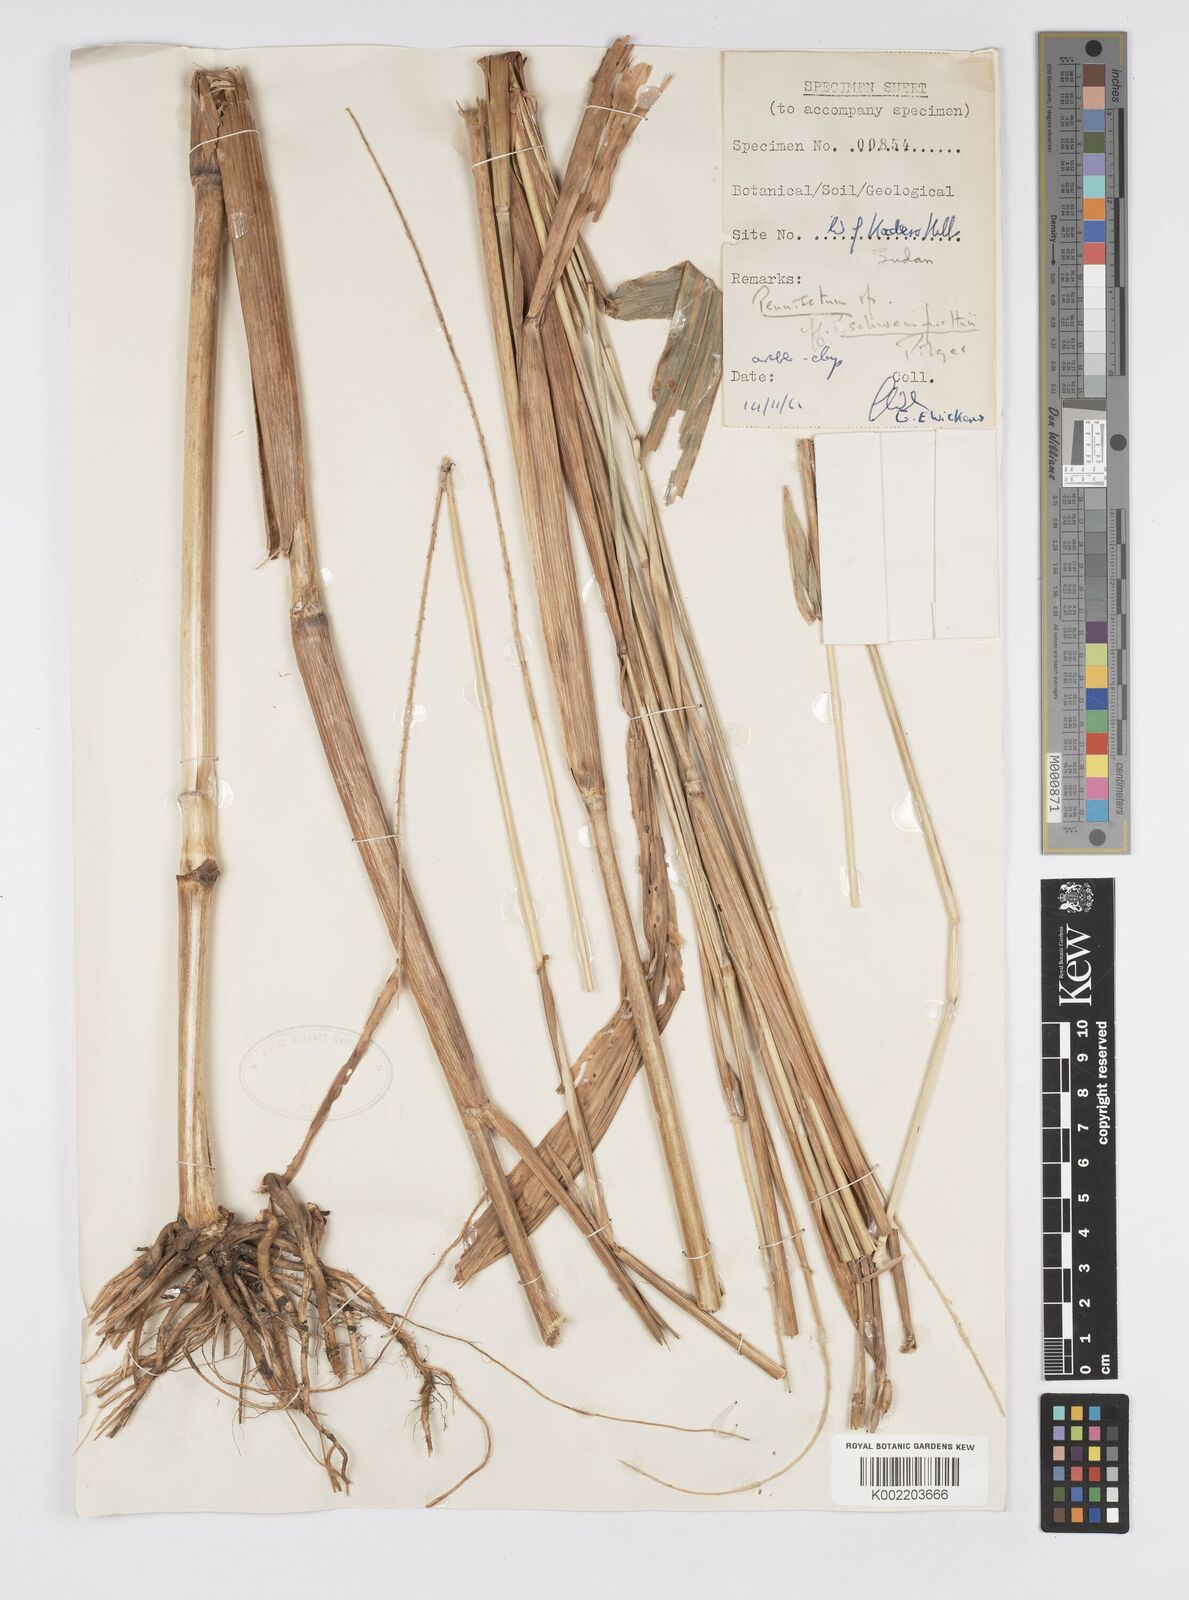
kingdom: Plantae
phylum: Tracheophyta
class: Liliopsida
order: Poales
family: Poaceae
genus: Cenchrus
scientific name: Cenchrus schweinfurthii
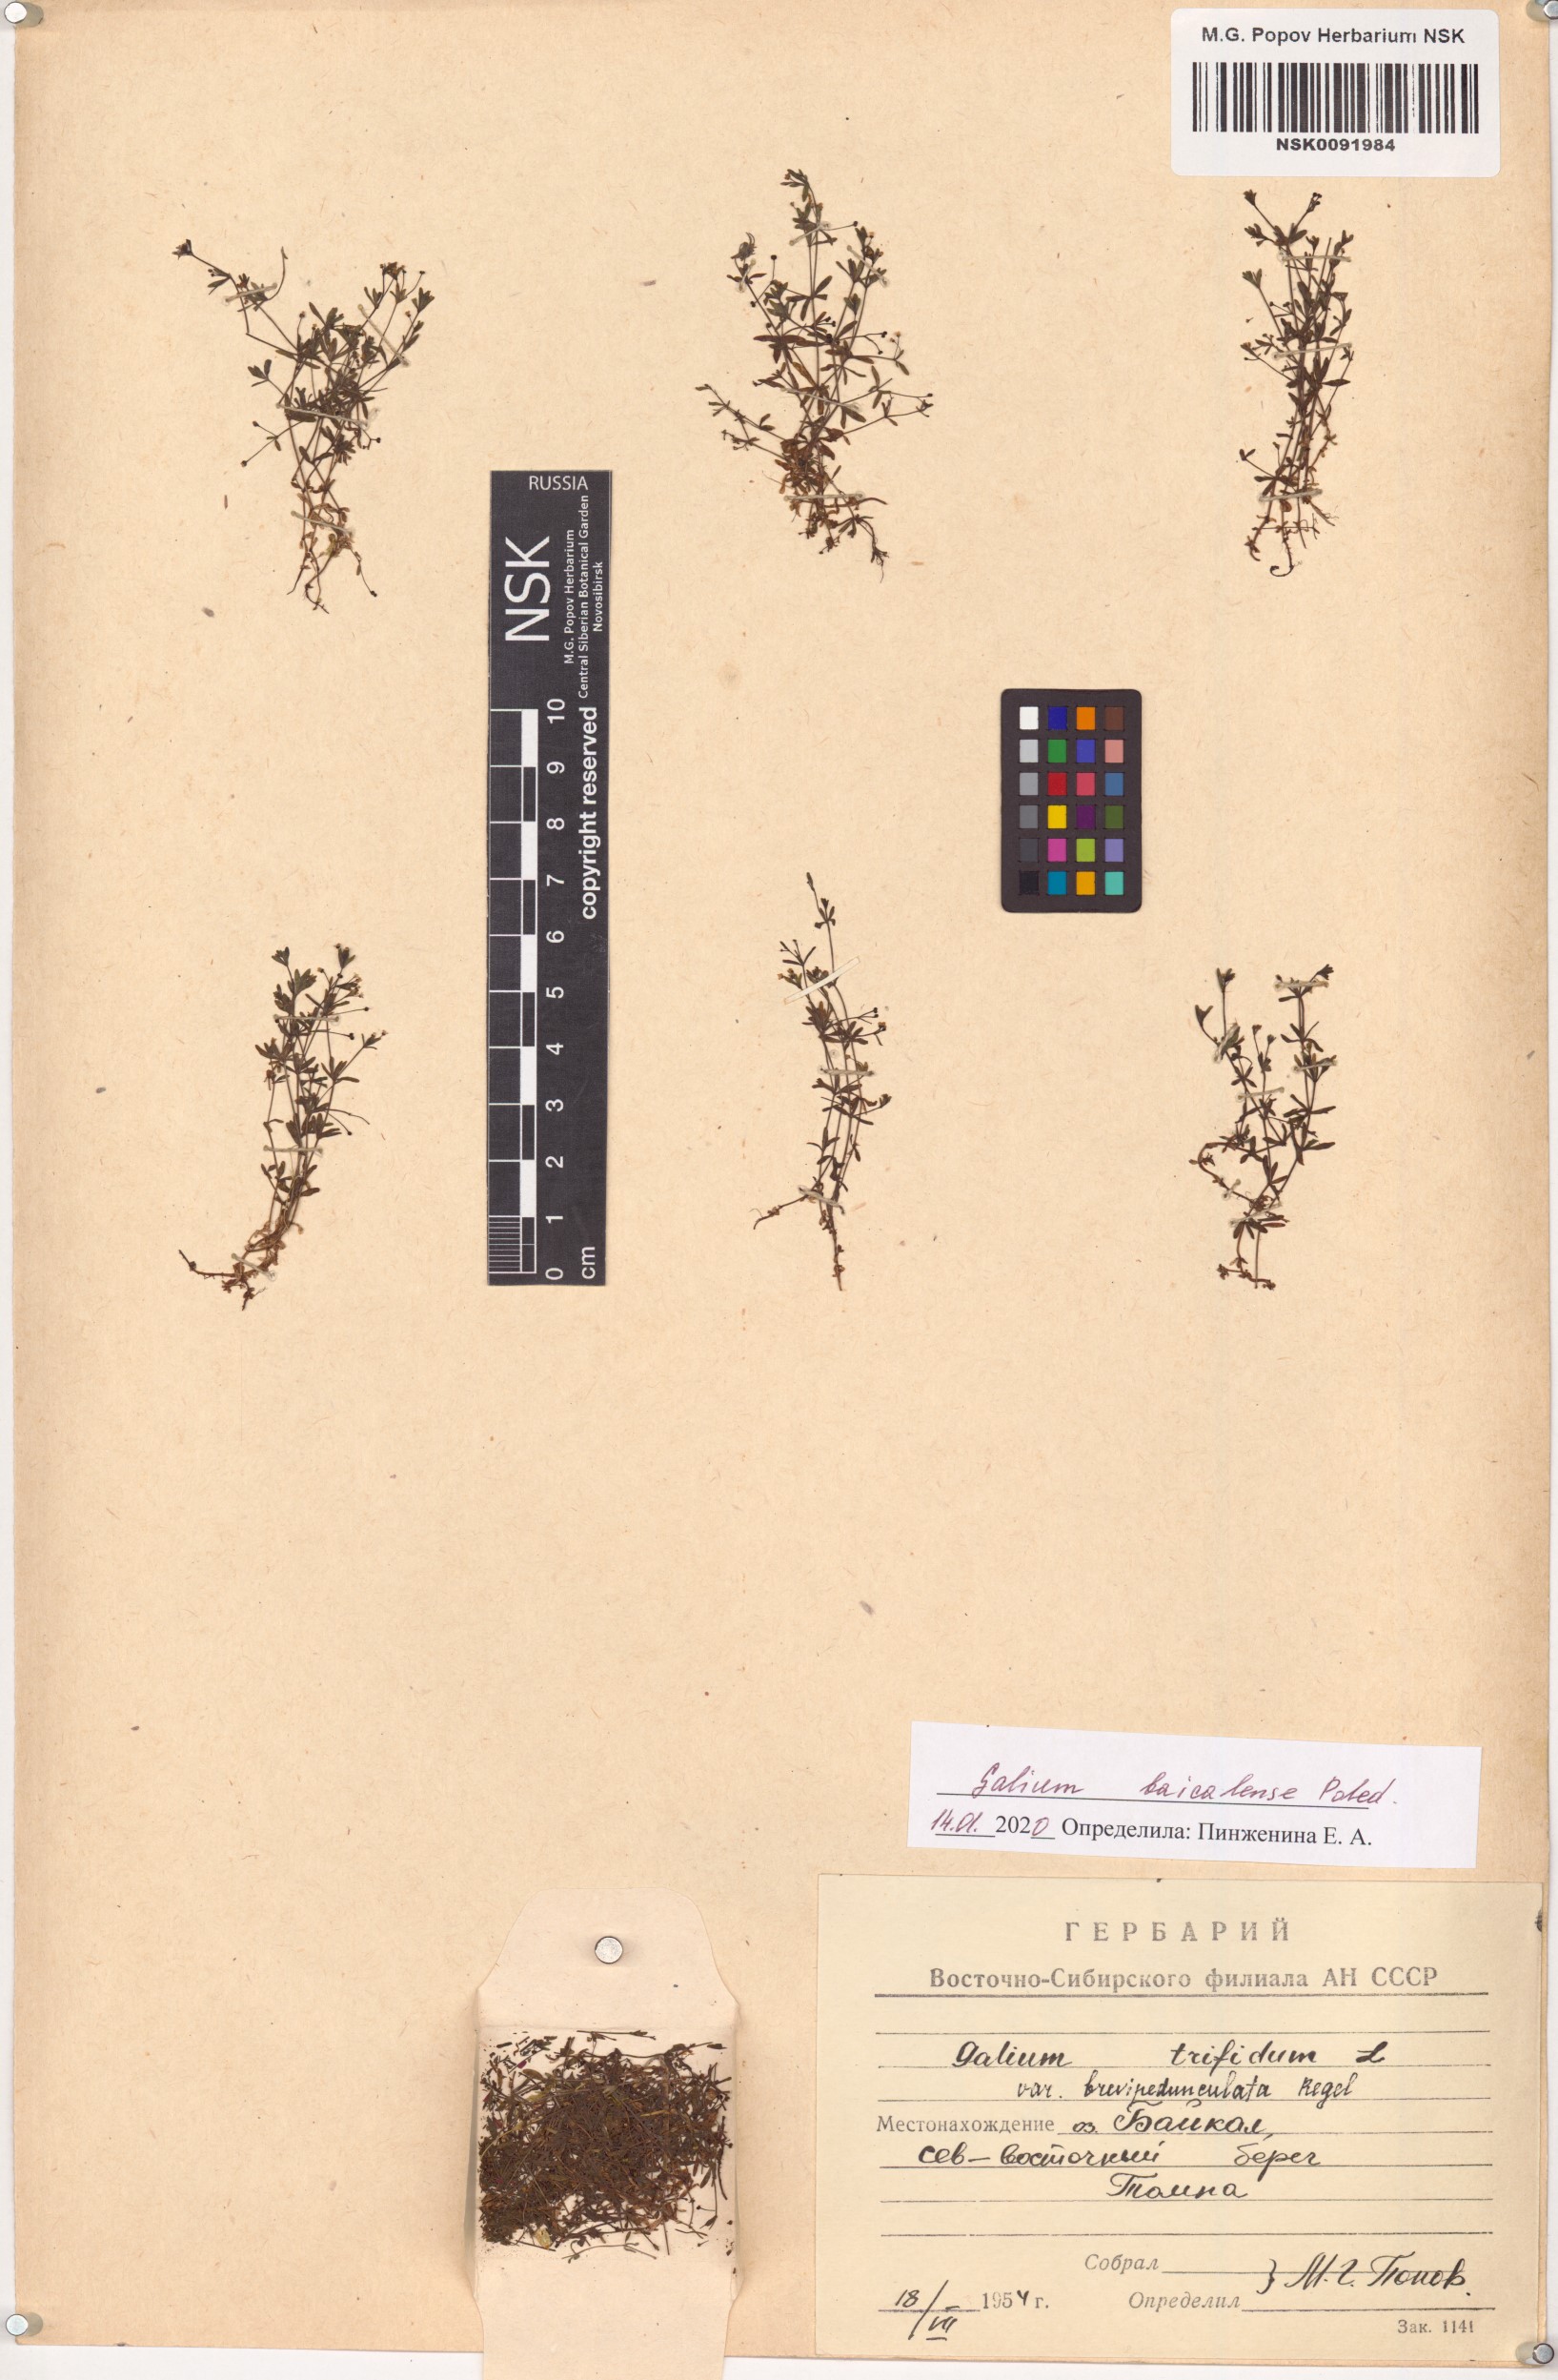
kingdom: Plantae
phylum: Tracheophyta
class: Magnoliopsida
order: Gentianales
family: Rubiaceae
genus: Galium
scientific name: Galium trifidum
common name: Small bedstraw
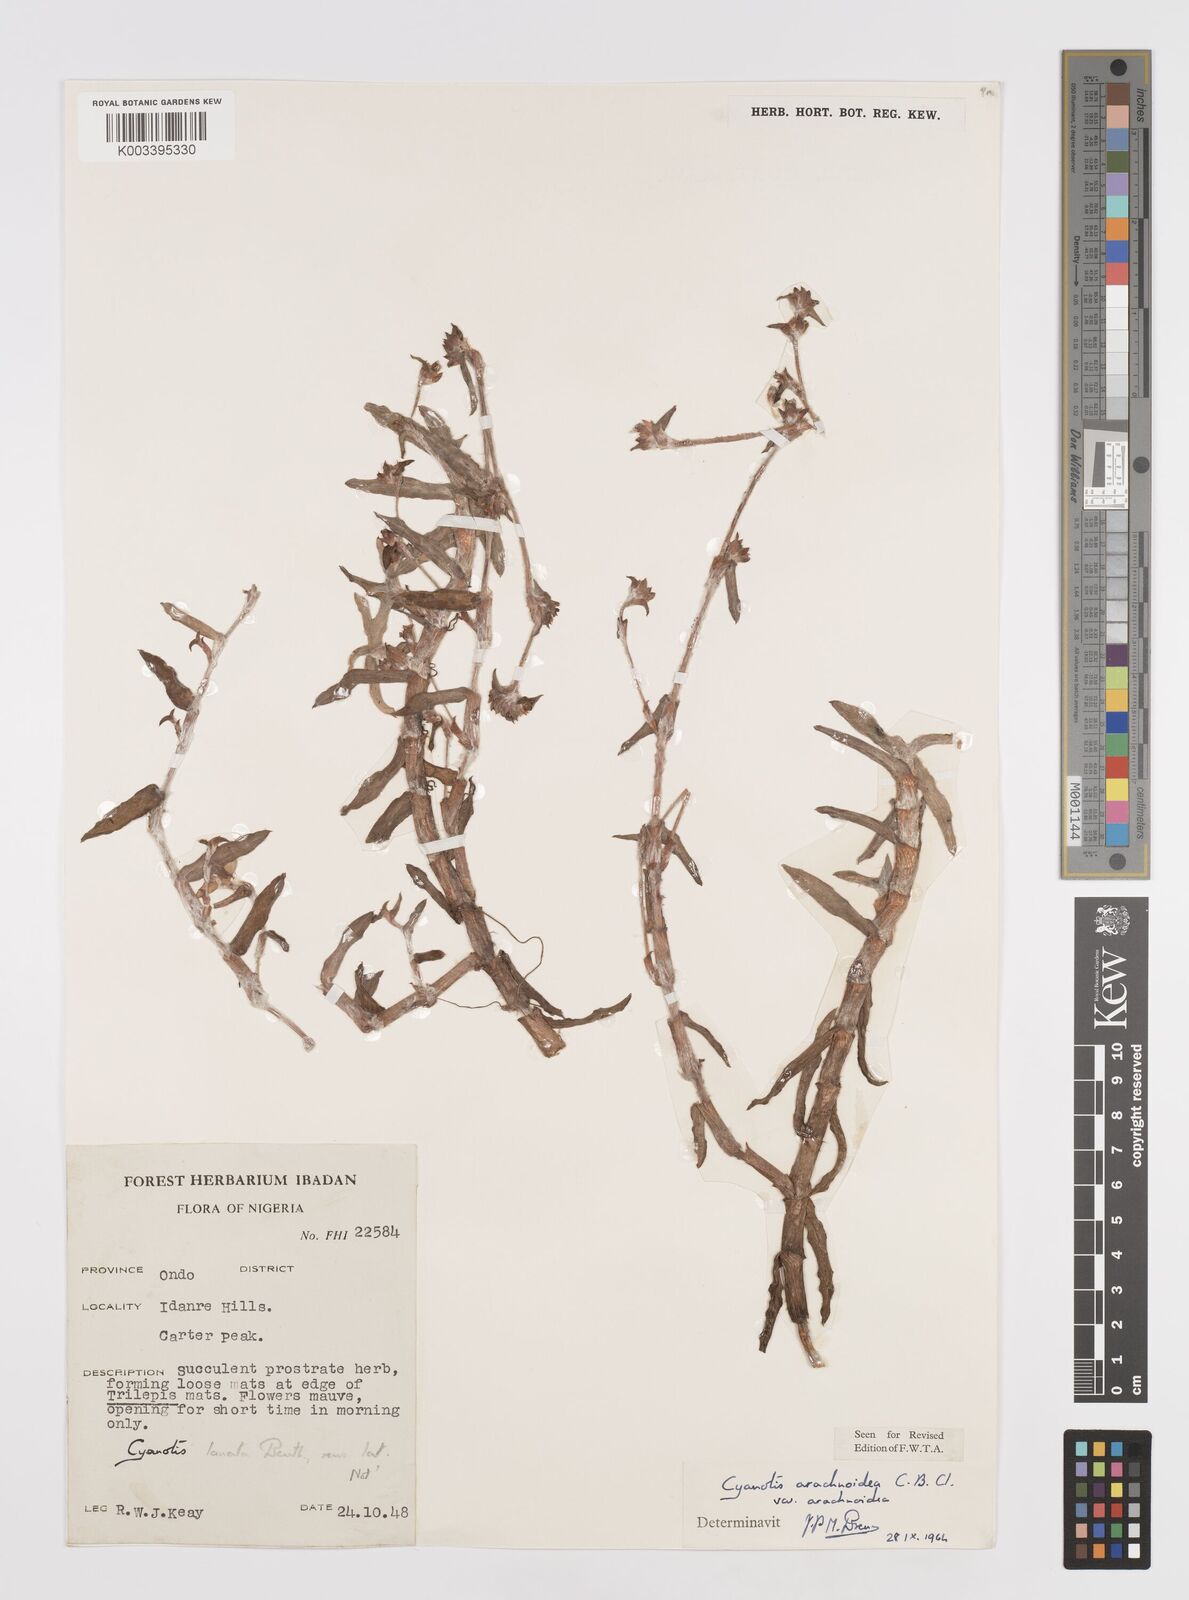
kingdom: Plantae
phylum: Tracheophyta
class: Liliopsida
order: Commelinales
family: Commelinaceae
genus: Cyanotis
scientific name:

++++++

## OBJECTIVE
Update the records above by changing each "scientific name" to "species name", keeping every other word the same. Leave out the pictures.

## ANSWER TO THE EXERCISE
kingdom: Plantae
phylum: Tracheophyta
class: Liliopsida
order: Poales
family: Poaceae
genus: Cenchrus
species name: Cenchrus schweinfurthii
kingdom: Plantae
phylum: Tracheophyta
class: Magnoliopsida
order: Gentianales
family: Rubiaceae
genus: Galium
species name: Galium trifidum
common name: Small bedstraw
kingdom: Plantae
phylum: Tracheophyta
class: Liliopsida
order: Commelinales
family: Commelinaceae
genus: Cyanotis
species name:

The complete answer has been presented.